New Jersey Sees Some Light at the end of the Overdose Tunnel?
According to NorthJersey.com New Jersey will receive a $1.3 million grant to target the heroin trade and illegal prescription drug activity by law enforcement. However, it doesn’t say much about how the state is going to help those already addicted to heroin or opiate painkillers. According to their report an arrest comes with an offer to go to a detox for heroin or the obvious jail time.
I’m not sure if I agree with this, but at least they’re being proactive towards the issue in some way. Long term heroin addiction has an effect on the mind so strong that 5 days won’t cut it in my opinion. However anything is worth a try at this point.
The #FACTS about Heroin Overdoses by the Numbers
According to the CDC Centers for Disease Control and Prevention the United States saw an estimated 47,055 drug overdose deaths occurred in 2014. Approximately, 75% of those deaths were contributed to heroin and opiate prescription pain killers.
It’s my opinion that much of America is not educated about new insurance legislation made by the affordable healthcare act. In my experience going to drug and alcohol treatment in New Jersey, once I was released I still had to face the same people, places and things. I knew exactly who to talk to and where to go to get what I wanted. It wasn’t until given the opportunity to go to a new area where everyone was recovering from similar issues that I was willing to follow suit. However, that’s not everyone’s experience; the fact is once the pain gets great enough they will change if they live that long.
This epidemic shows no signs of stopping; so addicts and parent’s alike need to get educated on how to find proper treatment for their loved one.

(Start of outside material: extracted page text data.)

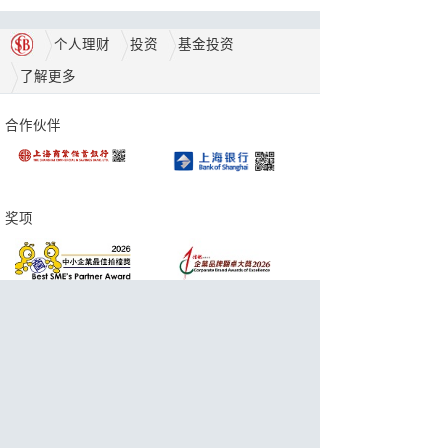
个人理财
投资
基金投资
了解更多
合作伙伴
奖项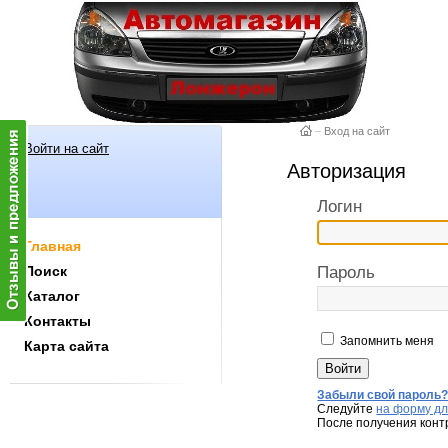
–
Вход на сайт
Войти на сайт
Авторизация
Логин
Главная
Поиск
Пароль
Каталог
Контакты
Запомнить меня
Карта сайта
Забыли свой пароль
Следуйте
на форму дл
После получения конт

The biggest issue with some of the legislation in New Jersey from my research is the Substance Abuse Guidelines written by Insurance Company’s like Medicare and Medicaid. They were written back in the 90’s and haven’t been updated since. The main focus of treatment is for alcoholism and not drugs within their guidelines. The majority of addicts that approach Bright Futures of Palm Beach looking for treatment in New Jersey say there’s no beds available in NJ’s Treatment centers. The #FACT is the turn and burn ratio of treatment centers is too high! How can you offer quality substance abuse treatment if you have lines out the door. You can’t, it’s that simple…
The Power of Education and Education
I kind of feel like a penny waiting for change in saying this, but open enrollment’s coming soon. It’s important to get your loved ones insurance on the open exchange. Get educated on the type of insurance to get. There are vast differences between EPO Insurance, HMO Insurance and PPO Insurance. EPO and HMO Insurance will cover you locally, but PPO will cover you anywhere out-of-network.
Educate your children and shed a tear when telling them. Present the image in your mind that your small child might one day grow up to be an addict themselves. Tell them that you love and care about them and never want to see them use drugs. Explain how bad drugs are and that they are killing people everywhere.
I will leave you with this…
Keeping them Sheltered doesn’t work. Ignorance to the issue doesn’t work. Denial doesn’t work. Love them unconditionally and they will respect your communication through education of the dangers of drugs.